La racine du problème budgétaire européen est connue, c’est l’absence de ressources autonomes. Les recettes sont pour l’essentiel alimentées par les contributions des Etats membres et c’est dans ce cadre contraint que le PPE prétend faire du neuf en recyclant l’existant, ce qui revient à figer pour sept ans de plus les vieilles structures de dépenses clientélistes, plutôt que d’investir dans la compétitivité de la zone euro et notre sécurité intérieure et extérieure, comme le propose Emmanuel Macron.

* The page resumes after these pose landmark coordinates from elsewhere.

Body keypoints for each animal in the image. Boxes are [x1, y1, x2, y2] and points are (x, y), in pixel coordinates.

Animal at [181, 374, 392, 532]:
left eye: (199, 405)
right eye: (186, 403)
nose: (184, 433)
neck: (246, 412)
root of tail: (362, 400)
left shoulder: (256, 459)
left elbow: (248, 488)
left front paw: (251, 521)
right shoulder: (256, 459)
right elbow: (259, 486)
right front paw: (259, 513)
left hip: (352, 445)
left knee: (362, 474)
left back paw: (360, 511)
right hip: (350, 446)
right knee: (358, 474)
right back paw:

Le Conseil européen se réunit la semaine prochaine pour débattre de manière informelle de l’avenir de l’UE, des élections européennes et de son budget. Je forme le vœu que tous les progressistes et réformateurs européens, emmenés par Emmanuel Macron, placent leurs collègues PPE face à leurs contradictions. L’immobilisme n’est pas une option, ni une fatalité. Il est temps de dire halte à ce statu quo mortifère, qui ne fera qu’alimenter l’euroscepticisme et le populisme dont les conservateurs ont de plus en plus de difficulté à se distinguer. Sur ces sujets comme sur d’autres.

Par Guy Verhofstadt, président de l’Alliance des démocrates et des libéraux pour l’Europe au Parlement européen.